Fabrication of zinc nitride thin films

Zinc nitride (Zn3N2) thin films were fabricated on Si (100) and glass slides using reactive gas-timing (RGT) rf magnetron sputtering (ATC 200-F, AJA International, Inc.). A 2-inch diameter with a 0.25-inch thick zinc target (99.99%) was used as the sputtering target. The Si (100) and glass slide substrates were cleaned via an alcohol process in which the Si (100) substrates were ultrasonically cleaned with acetone, ethyl alcohol and deionized water for 10 min, respectively, and then dried under a flow of nitrogen. The samples were then transferred to a high vacuum chamber for thin film deposition. The distance between the target-to-substrate was set at 70 mm. The substrates were mounted on a rotational holder substrate, which was driven by a motor at a rotation speed of 10 rpm. High purity nitrogen (99.999%) was supplied as the sputtering gas. The flow rate of nitrogen gas was controlled with mass flow meters (MKS), while the pressure in the chamber was measured with Pirani and Penning gauges. When a base pressure reached 1.0 × 10−6 mbar, a constant flow of nitrogen was introduced to the chamber at 20 sccm. The rf power and working pressure for sputtering were 100 watts and 8.5 × 10−3 mbar, respectively. During the film fabrication, the RGT technique was utilized to fabricate Zn3N2 thin films via controlling the on–off sequences of nitrogen gas at specific temporal intervals in order to operate alternate gas flows into the vacuum chamber as shown in Fig. 1. In this work, the turn-on sequence of nitrogen gas was changed from 5 s to 90 s whereas the turn-off sequence was fixed at 5 s. The thickness of the Zn3N2 thin films was 300 nm. The fabricated samples were then investigated for the changes in structure, morphology, chemical composition, electrical and optical properties based on the gas-timing technique. It should be noted that the deposition processes were carried out at room temperature, i.e. the substrate was not heated during or after deposition. Details of all the conditions are summarized in Fig. 1.

▶ **Recorded information**
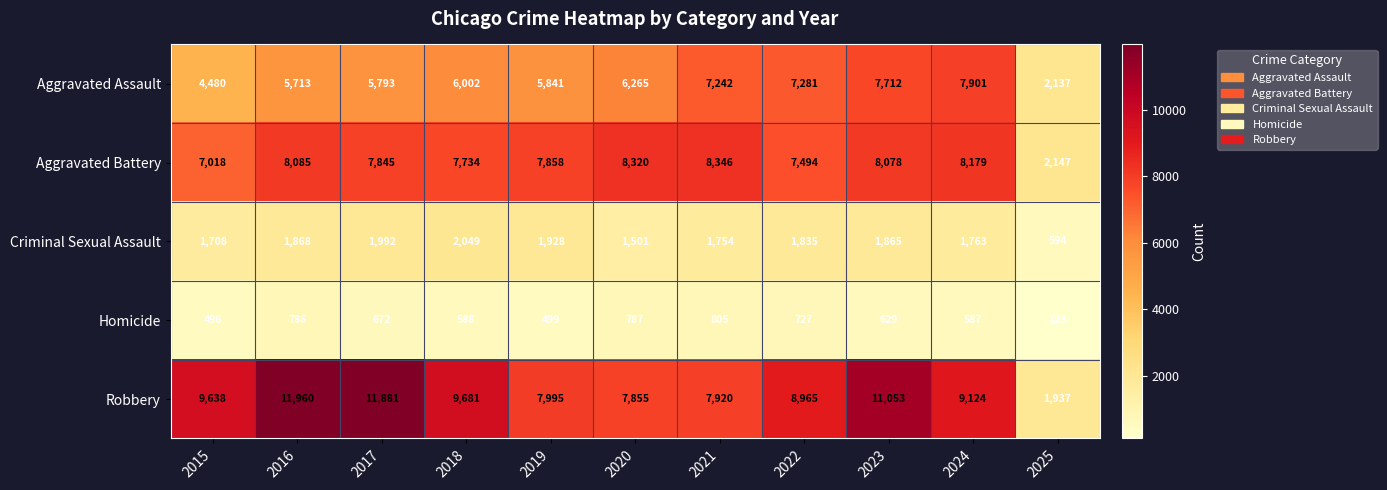

What is the difference between the second highest and minimum values in the Homicide series?

664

▶ **Assignment**
In the zinc nitride fabrication text, what was the distance between the target and the substrate?

▶ **Response**
70 mm